Cervical Spinal Cord Diffusion Tensor Imaging and Gait Analysis in MS
Objectives: Evaluate the relationship between posture and gait to quantitative imaging alterations within posterior columns and corticospinal tracts in patients with MS. We hypothesize that posterior column radial diffusivity (RD) and fractional anisotropy (FA) will correlate with eyes-closed normalized jerk on flat ground and Activities-specific Balance Confidence scale (ABC) scores. Corticospinal tract RD and FA will correlate with stride velocity normalized to height, single leg support time, and Multiple Sclerosis Walking Scale (MSWS) scores. Finally, we hypothesize that a combination of damage to the PCs and CSTs will better predict reductions in turning velocity and base of support.

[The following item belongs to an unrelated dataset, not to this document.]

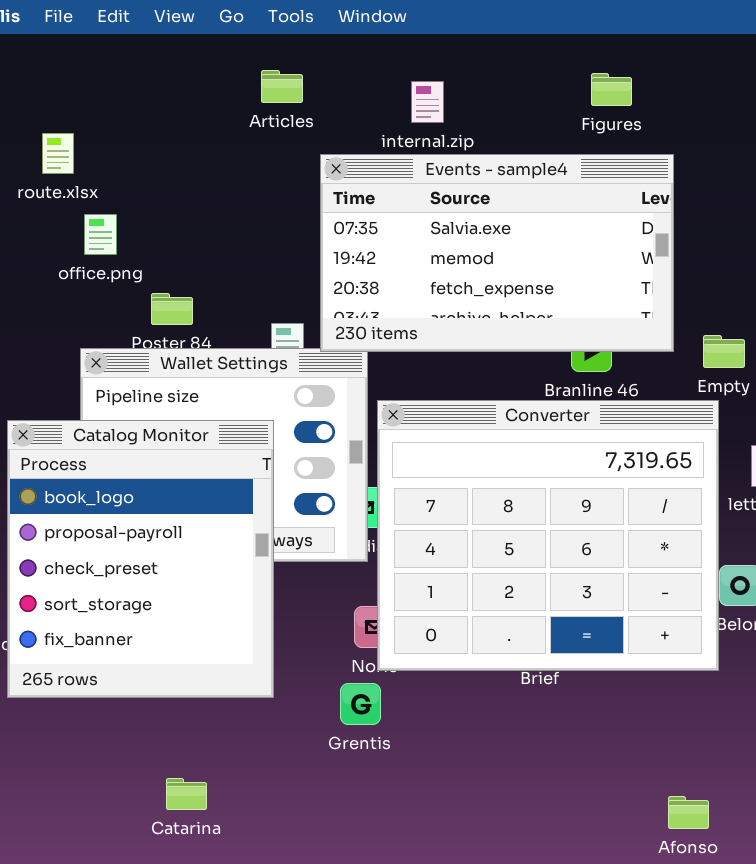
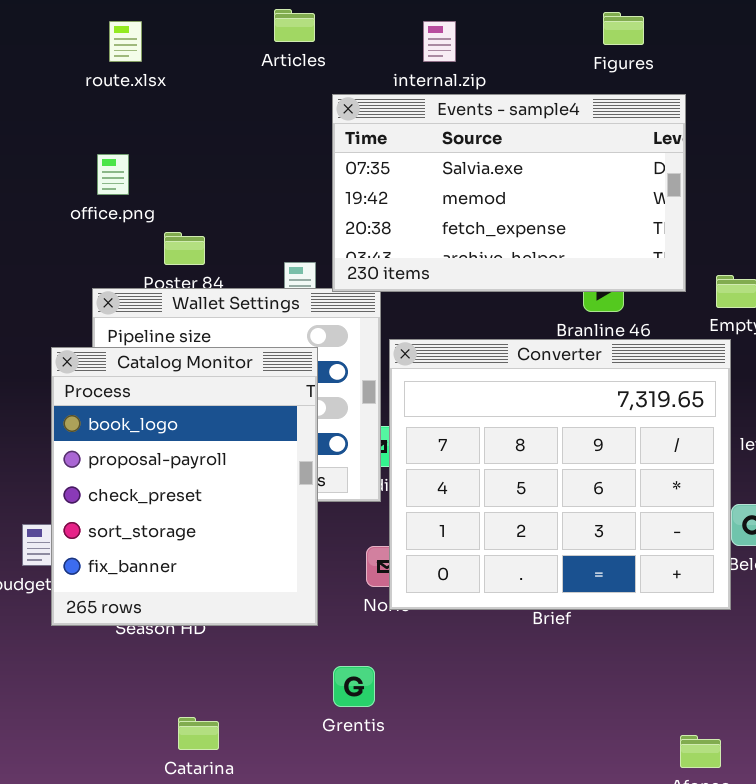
route.xlsx: [42,133,74,174] -> [109,21,142,62], moved
Catalog Monitor: [7,420,274,698] -> [51,347,318,626], moved
Grentis: [340,683,381,725] -> [333,666,375,707], moved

Methods: 18 patients with MS underwent a non-contrast MRI of the brain and spine. Spatiotemporal gait analysis was conducted using APDM Opal wireless body-worn sensors. Images of the cervical spinal cord were obtained using a Siemens 3T Trio. Regions of interest were manually drawn for corticospinal tracts and dorsal columns. Generalized estimating equations evaluated DTI within left and right tracts in relation to clinical and patient-reported outcomes.
Results: 16 Relapsing Remitting and 2 Primary Progressive subjects with a median EDSS of 3.5 were evaluated. Subjects had a mean age of 42, and median disease duration of 4 years. Additional results based upon the hypothesis for this work-in-progress will be presented.
Conclusions: Diffusion imaging can quantify injury within cervical cord tracts in patients with multiple sclerosis. The relationship of DTI parameters to gait analysis and patient reported outcomes will be reported.